Since my last post I’ve had emotions on my mind. More specifically, I’ve been obsessing over the way different artists handle the idea of emotion in their work. Beginning with the Modern era, artists seem to be divided into two separate teams; (a)those who create a piece intending to elicit a specific emotion from the viewer and (b)those who create a piece and then leave the emotional interpretation completely at the viewer’s disposal.

To be even more specific: Look at a piece by Rothko who is quoted as wanting to portray the human emotions of tragedy, ecstasy, and doom. No matter where you’re from, what baggage you bring to the table, or how your day is going, Rothko expects you to feel a certain way when looking at his paintings. Now, look at the photograph by Klein that I discussed in my last post. Klein created a memorable image, but includes no cues as to how it’s supposed to make us feel. It’s completely up to the viewer to determine whether it’s a tragic or freeing image. Depending on the viewer’s circumstance, it can be interpreted in dozens of ways.

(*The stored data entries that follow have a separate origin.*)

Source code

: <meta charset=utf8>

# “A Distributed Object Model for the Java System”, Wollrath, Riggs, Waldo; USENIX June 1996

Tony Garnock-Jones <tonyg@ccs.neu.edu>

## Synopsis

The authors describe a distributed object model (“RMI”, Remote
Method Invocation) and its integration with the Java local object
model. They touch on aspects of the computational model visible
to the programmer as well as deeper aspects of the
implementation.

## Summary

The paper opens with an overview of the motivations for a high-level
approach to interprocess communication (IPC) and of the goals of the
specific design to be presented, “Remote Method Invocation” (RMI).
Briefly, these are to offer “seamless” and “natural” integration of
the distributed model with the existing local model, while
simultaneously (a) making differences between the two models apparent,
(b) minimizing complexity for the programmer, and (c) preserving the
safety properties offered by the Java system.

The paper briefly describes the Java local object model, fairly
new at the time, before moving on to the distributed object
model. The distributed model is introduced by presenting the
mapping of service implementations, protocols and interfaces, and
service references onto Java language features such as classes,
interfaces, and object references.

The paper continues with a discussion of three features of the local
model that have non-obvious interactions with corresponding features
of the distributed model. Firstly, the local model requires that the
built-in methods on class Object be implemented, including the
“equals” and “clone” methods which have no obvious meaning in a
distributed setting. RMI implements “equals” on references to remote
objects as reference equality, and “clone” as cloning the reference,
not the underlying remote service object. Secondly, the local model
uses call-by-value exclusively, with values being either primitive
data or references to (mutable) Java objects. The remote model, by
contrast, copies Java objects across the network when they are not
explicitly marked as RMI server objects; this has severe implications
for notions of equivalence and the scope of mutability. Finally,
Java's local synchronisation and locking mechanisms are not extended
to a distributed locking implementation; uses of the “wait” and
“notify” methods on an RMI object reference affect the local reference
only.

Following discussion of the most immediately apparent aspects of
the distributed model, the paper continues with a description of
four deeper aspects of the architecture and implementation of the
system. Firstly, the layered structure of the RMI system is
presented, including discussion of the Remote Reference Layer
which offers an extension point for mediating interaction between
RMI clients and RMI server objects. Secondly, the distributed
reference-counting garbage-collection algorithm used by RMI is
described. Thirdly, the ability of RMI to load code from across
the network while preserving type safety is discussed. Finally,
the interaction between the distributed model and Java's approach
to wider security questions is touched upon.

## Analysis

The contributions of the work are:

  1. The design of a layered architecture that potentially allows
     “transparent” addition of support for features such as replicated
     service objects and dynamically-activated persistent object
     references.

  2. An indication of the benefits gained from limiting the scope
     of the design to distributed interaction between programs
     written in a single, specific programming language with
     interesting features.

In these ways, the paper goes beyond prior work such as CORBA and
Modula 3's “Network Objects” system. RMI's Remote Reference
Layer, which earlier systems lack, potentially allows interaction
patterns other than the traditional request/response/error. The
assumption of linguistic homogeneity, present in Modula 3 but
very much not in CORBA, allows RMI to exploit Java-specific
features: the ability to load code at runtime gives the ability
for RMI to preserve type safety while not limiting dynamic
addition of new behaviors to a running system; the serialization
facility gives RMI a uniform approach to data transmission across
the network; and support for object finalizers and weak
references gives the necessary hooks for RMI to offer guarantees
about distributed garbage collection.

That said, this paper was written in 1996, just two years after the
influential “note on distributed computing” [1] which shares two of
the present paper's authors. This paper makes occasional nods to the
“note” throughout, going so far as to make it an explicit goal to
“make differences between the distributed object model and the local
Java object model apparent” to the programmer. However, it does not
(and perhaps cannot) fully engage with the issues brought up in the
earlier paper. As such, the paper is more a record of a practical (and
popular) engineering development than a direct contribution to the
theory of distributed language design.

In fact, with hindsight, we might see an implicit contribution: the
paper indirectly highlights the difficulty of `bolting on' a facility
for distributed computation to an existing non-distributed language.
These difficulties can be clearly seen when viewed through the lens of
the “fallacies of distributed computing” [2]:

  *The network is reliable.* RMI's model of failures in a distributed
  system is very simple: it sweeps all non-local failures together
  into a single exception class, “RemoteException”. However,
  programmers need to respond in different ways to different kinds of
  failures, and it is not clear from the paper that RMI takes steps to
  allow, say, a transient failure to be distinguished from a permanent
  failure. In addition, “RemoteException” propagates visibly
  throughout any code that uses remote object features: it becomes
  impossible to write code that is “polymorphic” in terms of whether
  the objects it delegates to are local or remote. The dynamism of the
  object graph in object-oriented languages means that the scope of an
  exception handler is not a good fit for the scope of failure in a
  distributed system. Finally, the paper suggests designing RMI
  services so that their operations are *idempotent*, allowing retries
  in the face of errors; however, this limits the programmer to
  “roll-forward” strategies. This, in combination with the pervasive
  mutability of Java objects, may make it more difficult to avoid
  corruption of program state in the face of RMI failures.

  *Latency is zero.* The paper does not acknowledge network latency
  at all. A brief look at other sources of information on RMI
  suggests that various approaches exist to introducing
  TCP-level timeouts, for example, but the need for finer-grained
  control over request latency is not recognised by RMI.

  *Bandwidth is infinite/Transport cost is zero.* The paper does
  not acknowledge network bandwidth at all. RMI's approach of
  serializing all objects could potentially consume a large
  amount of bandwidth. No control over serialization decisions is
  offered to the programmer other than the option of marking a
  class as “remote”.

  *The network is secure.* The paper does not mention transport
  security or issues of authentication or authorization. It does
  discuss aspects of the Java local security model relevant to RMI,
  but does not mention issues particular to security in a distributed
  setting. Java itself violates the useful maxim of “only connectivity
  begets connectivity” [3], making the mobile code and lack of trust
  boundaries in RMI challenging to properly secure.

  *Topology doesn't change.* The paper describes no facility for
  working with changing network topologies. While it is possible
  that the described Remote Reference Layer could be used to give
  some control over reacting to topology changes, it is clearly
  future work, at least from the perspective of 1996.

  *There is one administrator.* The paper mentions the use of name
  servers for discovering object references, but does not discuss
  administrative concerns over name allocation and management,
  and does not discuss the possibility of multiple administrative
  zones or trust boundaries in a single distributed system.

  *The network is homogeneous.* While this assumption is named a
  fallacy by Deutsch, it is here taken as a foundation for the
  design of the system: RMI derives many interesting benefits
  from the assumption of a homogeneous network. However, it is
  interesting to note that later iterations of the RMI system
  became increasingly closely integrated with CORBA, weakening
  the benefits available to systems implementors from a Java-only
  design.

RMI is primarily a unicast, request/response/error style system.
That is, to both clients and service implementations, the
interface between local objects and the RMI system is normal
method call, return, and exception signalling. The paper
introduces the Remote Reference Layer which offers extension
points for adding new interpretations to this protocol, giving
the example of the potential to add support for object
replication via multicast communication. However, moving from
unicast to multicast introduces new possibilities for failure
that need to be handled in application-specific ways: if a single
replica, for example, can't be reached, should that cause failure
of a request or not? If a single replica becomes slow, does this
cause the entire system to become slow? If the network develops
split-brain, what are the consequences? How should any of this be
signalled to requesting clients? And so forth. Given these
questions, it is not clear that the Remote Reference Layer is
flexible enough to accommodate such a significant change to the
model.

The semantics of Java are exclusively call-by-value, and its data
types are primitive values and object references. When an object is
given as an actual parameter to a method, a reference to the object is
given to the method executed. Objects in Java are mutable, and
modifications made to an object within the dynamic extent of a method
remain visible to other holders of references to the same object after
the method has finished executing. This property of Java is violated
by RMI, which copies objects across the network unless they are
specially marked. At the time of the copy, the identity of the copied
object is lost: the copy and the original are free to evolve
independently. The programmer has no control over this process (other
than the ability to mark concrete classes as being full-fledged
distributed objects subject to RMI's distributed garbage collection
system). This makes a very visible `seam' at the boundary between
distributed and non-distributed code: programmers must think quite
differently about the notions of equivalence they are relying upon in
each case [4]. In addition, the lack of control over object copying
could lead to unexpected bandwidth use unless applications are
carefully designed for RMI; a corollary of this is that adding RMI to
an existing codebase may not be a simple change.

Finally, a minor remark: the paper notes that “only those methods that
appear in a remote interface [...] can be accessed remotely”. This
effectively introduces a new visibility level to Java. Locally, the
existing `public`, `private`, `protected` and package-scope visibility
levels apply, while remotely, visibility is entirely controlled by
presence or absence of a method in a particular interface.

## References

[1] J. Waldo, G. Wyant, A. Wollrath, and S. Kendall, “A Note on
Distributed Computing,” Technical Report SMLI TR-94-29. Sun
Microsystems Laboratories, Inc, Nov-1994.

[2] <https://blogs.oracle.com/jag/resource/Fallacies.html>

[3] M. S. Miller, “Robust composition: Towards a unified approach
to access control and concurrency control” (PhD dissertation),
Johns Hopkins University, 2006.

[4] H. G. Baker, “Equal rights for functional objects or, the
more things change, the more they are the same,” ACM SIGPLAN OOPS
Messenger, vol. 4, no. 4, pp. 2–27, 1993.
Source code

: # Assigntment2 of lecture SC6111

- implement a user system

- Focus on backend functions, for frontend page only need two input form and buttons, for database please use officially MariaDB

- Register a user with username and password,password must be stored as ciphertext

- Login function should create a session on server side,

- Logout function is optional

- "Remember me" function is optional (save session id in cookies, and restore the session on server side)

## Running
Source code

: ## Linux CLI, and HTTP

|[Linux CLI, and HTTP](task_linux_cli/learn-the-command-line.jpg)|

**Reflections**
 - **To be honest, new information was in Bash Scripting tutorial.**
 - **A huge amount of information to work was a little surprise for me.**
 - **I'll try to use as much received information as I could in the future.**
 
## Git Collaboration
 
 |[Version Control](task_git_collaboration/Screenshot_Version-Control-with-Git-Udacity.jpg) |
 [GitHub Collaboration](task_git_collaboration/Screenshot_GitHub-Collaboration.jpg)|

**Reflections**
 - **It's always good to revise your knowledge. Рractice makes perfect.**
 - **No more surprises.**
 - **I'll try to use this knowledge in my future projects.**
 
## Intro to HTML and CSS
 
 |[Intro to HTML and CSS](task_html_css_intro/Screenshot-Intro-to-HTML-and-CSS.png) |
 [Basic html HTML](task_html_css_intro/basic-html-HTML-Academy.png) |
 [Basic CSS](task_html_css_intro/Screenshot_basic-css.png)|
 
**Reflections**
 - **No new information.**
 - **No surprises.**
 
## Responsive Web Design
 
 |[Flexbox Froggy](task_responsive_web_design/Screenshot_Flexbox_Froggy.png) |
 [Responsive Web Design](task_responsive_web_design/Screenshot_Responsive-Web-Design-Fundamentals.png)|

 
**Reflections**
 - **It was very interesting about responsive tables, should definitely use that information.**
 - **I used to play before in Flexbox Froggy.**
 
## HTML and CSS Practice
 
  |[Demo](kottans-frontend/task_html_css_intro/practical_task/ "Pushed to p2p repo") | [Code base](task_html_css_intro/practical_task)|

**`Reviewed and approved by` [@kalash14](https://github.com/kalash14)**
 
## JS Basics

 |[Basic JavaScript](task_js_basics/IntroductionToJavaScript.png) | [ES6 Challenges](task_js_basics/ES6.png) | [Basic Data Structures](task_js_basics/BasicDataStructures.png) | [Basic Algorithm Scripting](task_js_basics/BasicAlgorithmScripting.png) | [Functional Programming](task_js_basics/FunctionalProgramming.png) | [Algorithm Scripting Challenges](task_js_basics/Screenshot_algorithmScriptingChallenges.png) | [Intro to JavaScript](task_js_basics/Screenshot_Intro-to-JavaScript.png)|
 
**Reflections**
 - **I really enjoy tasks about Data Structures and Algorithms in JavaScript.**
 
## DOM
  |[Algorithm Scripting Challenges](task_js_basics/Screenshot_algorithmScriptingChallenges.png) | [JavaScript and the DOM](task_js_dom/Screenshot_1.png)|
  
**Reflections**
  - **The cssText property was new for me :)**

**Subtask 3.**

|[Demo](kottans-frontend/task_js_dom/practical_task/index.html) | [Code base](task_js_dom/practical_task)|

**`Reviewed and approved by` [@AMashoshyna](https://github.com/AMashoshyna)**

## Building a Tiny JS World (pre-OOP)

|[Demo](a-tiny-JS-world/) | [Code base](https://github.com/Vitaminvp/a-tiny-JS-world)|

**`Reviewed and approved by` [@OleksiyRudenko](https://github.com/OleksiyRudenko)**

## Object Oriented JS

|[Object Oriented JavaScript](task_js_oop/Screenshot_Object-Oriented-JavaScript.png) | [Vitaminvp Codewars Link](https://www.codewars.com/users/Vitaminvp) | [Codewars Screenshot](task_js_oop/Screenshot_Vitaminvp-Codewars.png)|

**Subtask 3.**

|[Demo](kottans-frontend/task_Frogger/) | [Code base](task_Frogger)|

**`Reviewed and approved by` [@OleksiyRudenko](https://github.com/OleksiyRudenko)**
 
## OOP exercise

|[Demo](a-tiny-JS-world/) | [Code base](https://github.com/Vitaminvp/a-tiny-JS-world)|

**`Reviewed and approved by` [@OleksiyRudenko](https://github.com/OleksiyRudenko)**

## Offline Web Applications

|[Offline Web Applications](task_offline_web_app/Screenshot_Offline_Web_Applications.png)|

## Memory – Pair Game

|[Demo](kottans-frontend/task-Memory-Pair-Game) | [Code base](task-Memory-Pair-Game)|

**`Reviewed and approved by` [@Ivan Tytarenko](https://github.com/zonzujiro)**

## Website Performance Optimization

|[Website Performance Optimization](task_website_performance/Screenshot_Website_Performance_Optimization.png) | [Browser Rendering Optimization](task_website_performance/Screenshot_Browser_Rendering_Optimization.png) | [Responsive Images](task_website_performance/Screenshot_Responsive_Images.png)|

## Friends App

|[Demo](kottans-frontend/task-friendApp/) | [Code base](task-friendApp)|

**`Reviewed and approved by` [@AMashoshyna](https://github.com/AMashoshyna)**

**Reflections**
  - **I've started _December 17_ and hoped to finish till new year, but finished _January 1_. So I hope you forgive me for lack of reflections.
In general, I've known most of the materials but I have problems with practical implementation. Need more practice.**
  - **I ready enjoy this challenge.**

Now the big question- is one better than the other? Does one team win the Emotion Games? Probably not. As with every big question regarding the validity of a piece of art, it’s completely subjective. It’s frustrating sometimes to never have answers. As a problem solver by nature, it can be hard to constantly admit defeat in the face of these sorts of questions. But maybe that’s why I’m so drawn to art. As a person who lives for structure and schedules and deadlines, it can be nice to have no definite answers. Everything is subjective and the only thing that validates a piece of art is the opinion of one person. That makes our role as viewers almost as important as the artist. If I, a person completely removed from the creative process, can look at a Giacometti on a bad day and know how it feels to be one of his weathered, withered, lonely forms or if Gauguin’s colors remind me of family vacations to Florida in the 1990s, then that piece is validated, even if no one else agrees. We create and assign worth, while the artists simply create and assign the imagery.